As I mentioned before, I was feeling pretty good energy and strength wise, but my blister was giving me a lot of problems. The first two laps were good, I felt good and strong, and was doing decent time. By the third lap, however, things started to change for the worse. The pain in my foot was relatively constant through the whole run, but I was now starting to tire. The sun started to peek out from the clouds, making things much hotter. Those trails I was sprinting through I was now shuffling through, and by the end, walking through. I resolved to walk most of the big up hill slopes, not even bother to try and run them. Flat and downhill, I was good with.
By the fourth lap, my stomach decided to become upset, just to add to my comfort. This affected my fueling; up to that point I'd been pretty consistent in taking both water and Gatorade, making sure not to drink too much of either. I was also eating gummi bears, my normal long run fueling aid. But it all wasn't sitting very well. I started walking for a minute after the water stations, in the hope of settling things down more. But it wasn't working.
The last lap was sheer willpower, to just get through it. All I kept thinking of in my head was: YOU CAN DO IT! ONE KM AT A TIME! I stopped and cheered my fellow ENDURrunners on, even standing aside while they blew by me. I could see that several of them were also having a very hard time on this stage. We were all suffering together.

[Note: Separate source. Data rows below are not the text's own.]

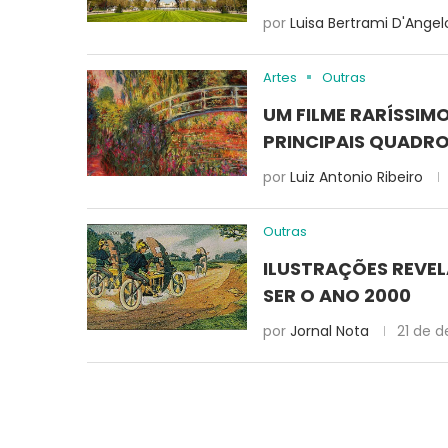
por
Luisa Bertrami D'Angel
Artes
Outras
UM FILME RARÍSSIM
PRINCIPAIS QUADR
por
Luiz Antonio Ribeiro
Outras
ILUSTRAÇÕES REVE
SER O ANO 2000
por
Jornal Nota
21 de 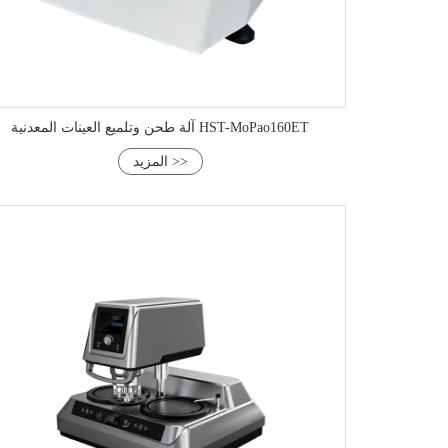
آلة طحن وتلميع العينات المعدنية HST-MoPao160ET
المزيد >>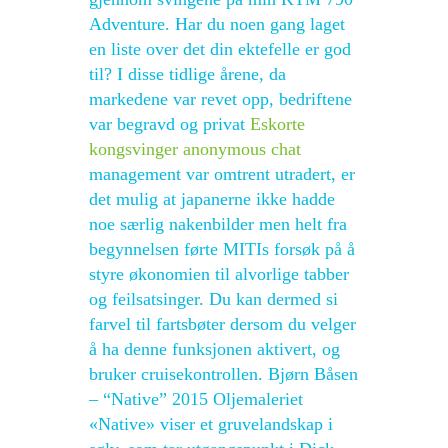
Adventure. Har du noen gang laget
en liste over det din ektefelle er god
til? I disse tidlige årene, da
markedene var revet opp, bedriftene
var begravd og privat
Eskorte
kongsvinger anonymous chat
management var omtrent utradert, er
det mulig at japanerne ikke hadde
noe særlig nakenbilder men helt fra
begynnelsen førte MITIs forsøk på å
styre økonomien til alvorlige tabber
og feilsatsinger. Du kan dermed si
farvel til fartsbøter dersom du velger
å ha denne funksjonen aktivert, og
bruker cruisekontrollen. Bjørn Båsen
– “Native” 2015 Oljemaleriet
«Native» viser et gruvelandskap i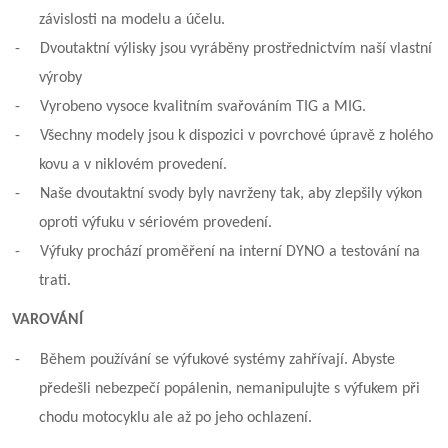
závislosti na modelu a účelu.
-
Dvoutaktní výlisky jsou vyráběny prostřednictvím naší vlastní
výroby
-
Vyrobeno vysoce kvalitním svařováním TIG a MIG.
-
Všechny modely jsou k dispozici v povrchové úpravě z holého
kovu a v niklovém provedení.
-
Naše dvoutaktní svody byly navrženy tak, aby zlepšily výkon
oproti výfuku v sériovém provedení.
-
Výfuky prochází proměření na interní DYNO a testování na
trati.
VAROVÁNÍ
-
Během používání se výfukové systémy zahřívají. Abyste
předešli nebezpečí popálenin, nemanipulujte s výfukem při
chodu motocyklu ale až po jeho ochlazení.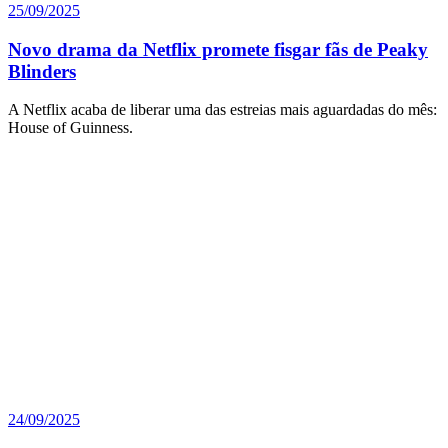
25/09/2025
Novo drama da Netflix promete fisgar fãs de Peaky
Blinders
A Netflix acaba de liberar uma das estreias mais aguardadas do mês:
House of Guinness.
24/09/2025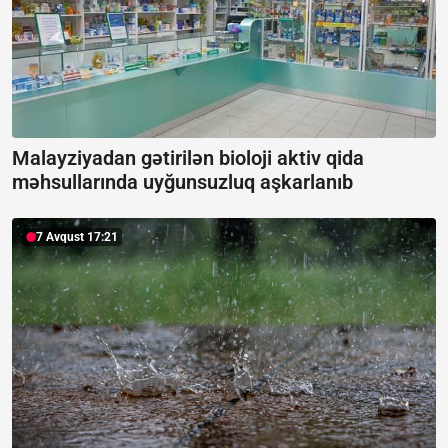
Malayziyadan gətirilən bioloji aktiv qida
məhsullarında uyğunsuzluq aşkarlanıb
7 Avqust 17:21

Finally, that last switchback was done, and I could see the finish. The roar from the spectators and runners finished the stage was so loud! I felt a great surge of energy and ran through the finish, happy it was done. I finished the stage in a personal worst time of 3:25 (compare that with 2:59 in 2009), but I was happy to have survived Chicopee! I was also happy to see my friend Steve and his wife Rachel had driven out to cheer us on. Thanks for your support!